Step Scaling: scaling based on difference, allowing to react quicker
Target Tracking: example desired aggregate CPU = 40%. Not all metrics are supported by target tracking scaling
Cooldown Period: a value in seconds, controls how long to wait after a scaling action happened before starting another action
ASG monitor the health of instances, by default using the EC2 health checks
ASG can integrate with load balancers: ASG can add/remove instances from a LB target group
ASG can use the LB health checks in case of EC2 health checks
Scaling Processes
Launch and Terminate: if Launch is suspended, the ASG wont scale out / if Terminate is suspended the ASG wont scale in
AddToLoadBalancer: add instance to LB
AlarmNotification: control is the ASG reacts to CloudWatch alarms
AZRebalance: balances instances evenly across all of AZs
HealthCheck: controls if instance health checks are on/off
ReplaceUnhealthy: controls if instances are replaced in case there are unhealthy
ScheduledActions: controls if scheduled actions are on/off
Standby: suspend any activities of ASG in a specific instance
ASG Consideration
ASG are free, we pay only for the instances provisioned
We should use cool downs to avoid rapid scaling
We should use smaller instances for granularity
ASG integrates with ALBs
ASG defines when and where, LT defines what
Lifecycle Hooks
Allow to configure custom actions which can occur during ASG actions
When an ASG scales out/in instances may pause within the flow to allow execution of lifecycle hooks
We can specify a timeout (36000s by default) for the lifecycle action, after the pause the system can decide if the ASG process continues or is abandoned
We can resume the ASG process by calling CompleteLifecycleAction
Lifecycle event hooks can be integrated with EventBridge or SNS notifications
Scaling Policies
ASGs don’t need scaling policies, they can work just fine with none
When created without a scaling policy, an ASG has static values for MinSize, MaxSize and Desired capacity
Manual scaling: we manually adjust the values listed before; useful for testing or urgent situations or when we need to hold capacity at fixed number of instances
In addition to manual scaling, we had different types of dynamic scaling policies.
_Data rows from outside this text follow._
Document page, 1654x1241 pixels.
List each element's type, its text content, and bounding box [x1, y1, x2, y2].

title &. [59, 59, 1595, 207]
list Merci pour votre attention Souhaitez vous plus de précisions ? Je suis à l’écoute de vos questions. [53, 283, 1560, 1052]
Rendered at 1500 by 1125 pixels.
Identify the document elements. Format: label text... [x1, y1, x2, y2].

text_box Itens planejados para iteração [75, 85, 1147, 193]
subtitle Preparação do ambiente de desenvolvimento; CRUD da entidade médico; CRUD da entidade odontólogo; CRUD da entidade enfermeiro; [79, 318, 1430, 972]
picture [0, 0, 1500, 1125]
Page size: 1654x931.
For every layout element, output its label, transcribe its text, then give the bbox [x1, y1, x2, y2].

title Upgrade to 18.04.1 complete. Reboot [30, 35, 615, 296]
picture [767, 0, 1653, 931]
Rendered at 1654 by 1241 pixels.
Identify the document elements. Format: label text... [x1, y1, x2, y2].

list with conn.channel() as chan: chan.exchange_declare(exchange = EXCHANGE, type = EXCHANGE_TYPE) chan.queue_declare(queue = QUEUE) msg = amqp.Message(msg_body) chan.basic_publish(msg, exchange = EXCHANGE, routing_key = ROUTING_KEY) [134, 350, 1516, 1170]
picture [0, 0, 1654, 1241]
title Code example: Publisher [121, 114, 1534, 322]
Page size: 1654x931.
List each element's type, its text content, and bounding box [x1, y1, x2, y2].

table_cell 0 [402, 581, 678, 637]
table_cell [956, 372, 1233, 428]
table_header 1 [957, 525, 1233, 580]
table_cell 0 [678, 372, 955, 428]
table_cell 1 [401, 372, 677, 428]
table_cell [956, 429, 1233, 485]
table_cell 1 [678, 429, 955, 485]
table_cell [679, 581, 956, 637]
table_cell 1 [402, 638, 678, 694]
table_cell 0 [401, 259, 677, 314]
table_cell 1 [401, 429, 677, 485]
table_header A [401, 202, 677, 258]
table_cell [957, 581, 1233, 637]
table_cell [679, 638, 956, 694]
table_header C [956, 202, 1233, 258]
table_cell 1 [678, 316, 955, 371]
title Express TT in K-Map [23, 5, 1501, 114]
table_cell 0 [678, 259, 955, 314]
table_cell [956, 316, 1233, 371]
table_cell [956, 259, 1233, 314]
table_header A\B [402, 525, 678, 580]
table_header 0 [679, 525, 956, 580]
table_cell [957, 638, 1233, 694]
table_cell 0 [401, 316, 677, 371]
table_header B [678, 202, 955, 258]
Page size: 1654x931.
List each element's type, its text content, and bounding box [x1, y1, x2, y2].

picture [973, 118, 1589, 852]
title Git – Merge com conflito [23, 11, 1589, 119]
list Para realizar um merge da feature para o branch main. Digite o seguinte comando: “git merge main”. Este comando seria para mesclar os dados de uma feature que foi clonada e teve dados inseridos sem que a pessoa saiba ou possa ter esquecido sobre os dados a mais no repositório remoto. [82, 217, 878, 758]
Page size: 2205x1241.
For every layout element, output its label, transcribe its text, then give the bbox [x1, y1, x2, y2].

Each of these adjusts the desired capacity of an ASG based on a certain criteria
Dynamic scaling policies:
Simple Scaling:
We define action which occur when a alarm goes to ALARM state. For example: add one instance if CPUUtilization is above 40%
Helps infrastructure scale out/in based on demand
This scaling is inflexible, add/remove static number of instances based on the status of an alarm
Step Scaling:
Adjust number of instances based on a number of step adjustments, that wary based on the size of the alarm brige
Example:
If the CPU usage is between 50-60%, do nothing
If the CPU usage is between 60 and 70%, add one instance
If the CPU usage is between 70 and 80%, add two instances
Finally, add 3 instances if the CPU usage is above 80%
Generally is better compared to Simple Scaling, allows us to adjust better to change load patterns
Target Tracking:
Comes with a predefined set of metrics: CPUUtilization, AvgNetworkIn, AvgNetworkOut, AlbRequestCountPerTarget
We define an ideal value, a target we want to track against for a supported metric
The ASG calculates the scaling adjustment based on the metric and the target value
The ASG keeps the metric at the target value we specified and adjusts the capacity as required
Scaling based on SQS - ApproximateNumberOfMessagesVisible:
Scaling is done based on the number of messages currently in the SQS queue
Predictive Scaling:
Predictive scaling uses historical data load to detect patterns in traffic flows and scale accordingly
Needs at least 24 hours of data to work, if available uses the past 14 days of data to analyze patterns
When enabled it will run in forecast only mode, in which no autoscaling action will take place. It will generate capacity forecasts which will allow us to evaluate the accuracy and the suitability of the autoscaling
After we review it, it will switch to forecast and scale mode
Maximum capacity limit: maximum number of EC2 instances that can be launched. We can allow the groups maximum capacity to be automatically increased
A core assumption of predictive scaling is that the Auto Scaling group is homogenous and all instances are of equal capacity. If this isn’t true, forecasted capacity can be inaccurate
AWS recommends using Step Scaling instead of Simple Scaling policy
ASG Health Checks
ASGs assess the health of instances within their group using health checks
If an instance fails health checks, it is replaced within the group => automatic healing
There 3 different types of health checks that can be used by ASGs:
EC2 (default)
ELB (can be enabled)
Custom
With EC2 health checks any of these statuses are viewed as unhealthy: Stopping, Stopped, Terminated, Shutting Down, Impaired (not 2/2 status checks)
With ELB health checks in instance to be viewed as healthy it should be running and it should be passing the ELB health checks
ELB health checks can be more application aware (Layer 7)
Custom health checks: instances can be marked healthy/unhealthy by an external system
Health check grace period:
It is configurable value, by default is 300s
It is a delay before health checks starting to check on a specific instance
Allows system launch, bootstrapping and application start